The Haunting Echoes of Loneliness
The Haunting Echoes of Loneliness
Delivered by Yeow Chern Chou on 11 March 2013.
Ravi, an IT Manager at a Multi-National Company was doing Community Service this Chinese New Year. His role was to spread the joy of the festive season with the distribution of hampers and red packets to the old folks living in the 1-room flats around Bendemeer. But what joy preconceived quickly melted away as he walked through those dimly lit corridors. On his way to the designated unit, there were groans from one house, empty stares from other neighbors wondering who he is. There was this heavy stench of helplessness and hopelessness in the air.

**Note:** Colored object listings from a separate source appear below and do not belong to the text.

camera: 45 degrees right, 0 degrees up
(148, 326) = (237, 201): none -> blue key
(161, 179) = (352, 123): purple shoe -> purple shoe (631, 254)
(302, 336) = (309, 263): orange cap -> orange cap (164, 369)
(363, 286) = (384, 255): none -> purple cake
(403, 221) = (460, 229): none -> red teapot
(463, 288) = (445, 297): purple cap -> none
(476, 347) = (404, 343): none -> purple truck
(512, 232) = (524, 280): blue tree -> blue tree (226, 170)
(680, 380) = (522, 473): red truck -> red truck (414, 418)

Finally, he reached the household in his planned visit. In it were two old couples in their 80’s.
The wife saw Ravi, and began shaking his hand in gratitude. Yet, she was weeping and trembling. In tears, she said that she was actually contemplating suicide. “What is the use of living? Look at me! It’s better to die”. Her voice echoed the haunting emptiness in her heart and left Ravi speechless.

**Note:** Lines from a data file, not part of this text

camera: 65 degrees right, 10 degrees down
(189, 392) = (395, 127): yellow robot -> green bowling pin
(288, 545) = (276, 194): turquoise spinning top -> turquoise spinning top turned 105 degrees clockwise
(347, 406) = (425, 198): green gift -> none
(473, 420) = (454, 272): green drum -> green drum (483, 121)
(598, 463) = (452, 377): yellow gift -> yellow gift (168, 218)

In May 2012, The Straits Times published a study revealing 1 in 5 Singaporean elderly over 80 years old said they were lonely and depressed. The big concern is that a rise in elderly depression has caused suicide rates to spike too. Already we have seen our elderly suicide rates at levels twice; that of United States (or 28% for every 100,000).
In her lifetime, Mother Teresa saw people die from virtually every affliction known in the third world. Before she died, someone asked her, “What is the worst disease you have seen?” Her response to the question was, “Loneliness”. “Of all the diseases I have known,” said Mother Theresa, “loneliness is the worst.”
Some of you may say, “Loneliness is only with the old”. Think again. A survey of Secondary students in Singapore revealed that 20% suffers from acute loneliness and stress. The Happiness survey also ranked Singaporeans as one of the least happy among all global citizens. Like any disease, loneliness can strike quickly and at any stage in life. It afflicts the rich and the poor, the young and the old. None of you are immune.
The roots of loneliness are very deep and cannot be touched by optimistic advertisement, substitute love images or social togetherness. They find their food in the suspicion that there is no one who cares and offers love without condition, and no place where we can be vulnerable without being used.
The irony of our times is that while Technology allows us to be constantly connected to the world can also make us even more disconnected from each other and ourselves. Two recent studies in the US have shown that cell phones can have a negative impact on close relationships. In our age of Smart Phones and i-Pads that promises connectedness and perceived intimacy, I find it such an irony that loneliness continues to plaque..
Ever felt lonely? You might have felt it when the audience did not respond to your carefully prepared speeches.
Ever felt lonely? Long working hours with endless meetings and deadlines, not knowing what they are for at the end of the day.
Ever felt lonely? When you wonder why nobody calls your phone.
What should you do, when the emptiness shouts, that loneliness strikes?
First, be Still and Silent. Listen attentively to your own struggle. Don’t rush. If you know that the roots of loneliness are so deep and cannot be touched by optimistic advertisement, substitute love images or social togetherness, and then I say to you, in the words of Henri Nouwen “Do not run, but be quiet and silent. The answer to your question is hidden in your own heart”.
Second, Learn to Like yourself. Sages through the ages have admonished us that the "interior world" holds the secret to well-being rather than the external world of "connectivity". Instead of rushing out to the next relationship to fill that abyss you feel within you, start recognizing your own beauty, seeing who we are with the eyes of love. Stop that viscous self-criticism and begin warmly accepting myself. In the end, what you need may not be a lover, but you yourself.
The Haunting Echoes of Loneliness; This is a common disease, and it is in many ways, the worst disease. None of us is immune, but we don’t have to fear. If we can resist rushing to another person, another activity to fill our void and start by (1) Learning to Be Still and Silent, and (2) Learn to Like Yourself… Slowly, you will sense the very loneliness that haunts you can then be transformed into a garden of solitude, clarifying the vision of your soul, reviving your life, rejuvenating your spirit. Then you would find the world need not be cold, but can be colorful. That every solitary walk can be a trip towards self-discovery.